Droga de vírus!
por Marta Vilarinho
– Assistente Social e Terapeuta Familiar no CRI de Castelo Branco, ET da Covilhã (antigo CAT)
Agora é que se começam a notar os brutais efeitos da pandemia.
Fechadas as fronteiras, cercados os distritos, confinadas as famílias e por último, os indivíduos fechados sobre si próprios, muitas fragilidades foram potenciadas e outras emergiram. Por todo o mundo, começam agora a ser sentidas as consequências da pandemia, a nível económico, social e pessoal.
O reajustamento de estilos de vida e comportamentos estão ainda em processo de mudança. Ficar em teletrabalho, em confinamento e tele escola obrigou-nos a todos a lidar com níveis de ansiedade, medos e angústias nunca antes vividos. Ficámos privados de pensar mais longe do que o “até logo”. Sujeitos a regras e policiamentos que mudaram as relações interpessoais. O medo e a ansiedade entraram dentro das famílias e de cada um de nós.

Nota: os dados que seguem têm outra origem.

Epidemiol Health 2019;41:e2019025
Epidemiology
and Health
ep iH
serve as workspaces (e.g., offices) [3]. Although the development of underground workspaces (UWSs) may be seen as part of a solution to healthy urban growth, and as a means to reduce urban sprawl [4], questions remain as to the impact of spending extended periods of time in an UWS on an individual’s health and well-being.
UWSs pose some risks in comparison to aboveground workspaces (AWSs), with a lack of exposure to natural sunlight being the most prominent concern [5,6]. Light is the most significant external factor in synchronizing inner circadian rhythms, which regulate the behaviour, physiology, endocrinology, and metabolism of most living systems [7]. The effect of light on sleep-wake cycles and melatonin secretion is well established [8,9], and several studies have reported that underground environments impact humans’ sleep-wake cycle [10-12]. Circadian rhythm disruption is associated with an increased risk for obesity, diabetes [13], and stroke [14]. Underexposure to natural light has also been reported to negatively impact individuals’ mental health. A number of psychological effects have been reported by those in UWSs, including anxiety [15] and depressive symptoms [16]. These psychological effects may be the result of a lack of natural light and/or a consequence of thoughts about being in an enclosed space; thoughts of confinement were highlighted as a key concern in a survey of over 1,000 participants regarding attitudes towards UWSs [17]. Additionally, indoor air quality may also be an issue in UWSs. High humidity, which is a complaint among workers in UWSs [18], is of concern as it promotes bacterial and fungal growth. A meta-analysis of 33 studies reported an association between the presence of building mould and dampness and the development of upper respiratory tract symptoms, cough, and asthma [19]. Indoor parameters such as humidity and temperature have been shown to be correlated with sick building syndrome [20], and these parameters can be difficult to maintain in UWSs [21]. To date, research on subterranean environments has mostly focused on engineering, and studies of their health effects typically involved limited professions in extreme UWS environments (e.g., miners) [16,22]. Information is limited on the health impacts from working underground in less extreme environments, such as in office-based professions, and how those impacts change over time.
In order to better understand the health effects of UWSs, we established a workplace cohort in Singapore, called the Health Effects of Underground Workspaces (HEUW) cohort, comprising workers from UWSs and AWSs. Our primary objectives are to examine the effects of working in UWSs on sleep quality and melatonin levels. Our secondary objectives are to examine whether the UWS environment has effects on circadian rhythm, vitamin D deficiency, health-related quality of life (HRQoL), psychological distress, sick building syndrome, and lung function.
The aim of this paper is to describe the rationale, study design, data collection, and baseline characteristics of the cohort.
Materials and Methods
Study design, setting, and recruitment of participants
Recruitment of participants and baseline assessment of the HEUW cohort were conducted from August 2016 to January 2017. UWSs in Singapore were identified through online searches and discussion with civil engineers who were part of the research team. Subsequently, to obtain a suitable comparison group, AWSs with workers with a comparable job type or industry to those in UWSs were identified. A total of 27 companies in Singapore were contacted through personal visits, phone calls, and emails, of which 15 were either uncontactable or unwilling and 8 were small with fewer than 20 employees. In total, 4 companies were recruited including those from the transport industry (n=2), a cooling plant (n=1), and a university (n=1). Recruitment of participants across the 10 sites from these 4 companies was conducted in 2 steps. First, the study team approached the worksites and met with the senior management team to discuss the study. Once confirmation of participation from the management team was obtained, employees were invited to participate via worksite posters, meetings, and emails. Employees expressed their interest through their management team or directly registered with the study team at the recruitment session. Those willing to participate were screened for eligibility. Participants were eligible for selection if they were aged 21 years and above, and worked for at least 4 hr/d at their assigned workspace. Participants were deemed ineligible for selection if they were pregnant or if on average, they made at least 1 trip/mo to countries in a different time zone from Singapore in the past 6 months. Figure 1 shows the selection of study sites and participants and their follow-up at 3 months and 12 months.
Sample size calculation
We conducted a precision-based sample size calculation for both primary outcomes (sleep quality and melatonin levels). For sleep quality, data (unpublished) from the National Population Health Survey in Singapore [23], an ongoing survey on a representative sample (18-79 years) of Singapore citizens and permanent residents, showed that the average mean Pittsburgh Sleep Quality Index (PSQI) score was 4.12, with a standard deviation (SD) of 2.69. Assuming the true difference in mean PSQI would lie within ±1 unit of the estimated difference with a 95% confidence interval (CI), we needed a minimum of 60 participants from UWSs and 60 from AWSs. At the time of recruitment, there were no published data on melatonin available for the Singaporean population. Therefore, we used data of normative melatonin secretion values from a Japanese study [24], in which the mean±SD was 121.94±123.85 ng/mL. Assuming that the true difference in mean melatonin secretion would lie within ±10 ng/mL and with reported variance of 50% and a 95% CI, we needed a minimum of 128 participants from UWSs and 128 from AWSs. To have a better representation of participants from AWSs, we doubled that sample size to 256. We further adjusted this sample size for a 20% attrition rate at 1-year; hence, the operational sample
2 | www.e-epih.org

O stress vivido e sentido obriga-nos a aprender todos os dias, nem sempre com as melhores estratégias, confesso, mas estamos todos a aprender a lidar com isto. Secretamente, todos nós desejamos um golpe de magia e que o vírus vá para outro planeta. Ou seja, todos desejaríamos não sentir ou não viver o que vivemos ou sentimos. Quem já tinha fragilidades, como os consumidores de substâncias psicoativas legais ou ilegais, também passam pelas mesmas experiências sentidas e vividas. Como estratégia para “não sentir”, “não pensar” e lidar com tudo isto, surge a droga, o álcool.
Entendo as dependências como uma doença e ninguém pede ou escolhe ser doente, como costumo dizer… mas, cada um, tem a responsabilidade de tratamento. É possível estar atento aos sinais do corpo, da mente e pedir ajuda. Há esperança quando se atinge um nível de consciência sobre si e, sobre os outros e se tem a grandeza, de pedir ajuda. Somos todos humanos e, cada um à sua maneira tenta sobreviver a este momento.
Muitos destes homens e mulheres têm filhos, esposas, pais… Como todos nós, neste momento, ao pensarmos que podemos contagiar quem temos em casa, a responsabilidade que se sente é pesada. São humanos e recorrem a “estratégias” que sempre existiram, mas que por outro lado os fragiliza ainda mais e torna mais doentes. Do que tenho percebido, o álcool, que se podia comprar em qualquer supermercado, serve de porta de entrada para outros consumos. A atitude é a mesma, o objetivo é igual: não sentir o que é intolerável sentir, anestesiar a dor mental. As fragilidades destes seres humanos têm sido potenciadas com este vírus.
Acredito que vamos sair desta pandemia mais sábios e fortes. Sábios em estratégias para lidar com o desconhecido, o medo e a ansiedade. Acredito ainda que nunca demos tanto valor aos afetos, às pessoas, e à forma como nos ligamos ao mundo à nossa volta.
Acredito que há esperança no tratamento das adições (licitas ou ilícitas). Não importa quantas vezes se tente, quantas recaídas se teve, porque são ou foram estratégias tentadas e isso dá sabedoria que pode agora ser aproveitada para se tornarem mais fortes e conhecedores da doença e são também estratégias de tratamento. Duas difíceis tarefas são necessárias: a uns cabe-lhes a capacidade e coragem de pedir ajuda, o que nem sempre é fácil, a nós, cabe-nos a tarefa de não julgar, compreender que este é um momento atípico para todos nós, e orientar no processo de tratamento.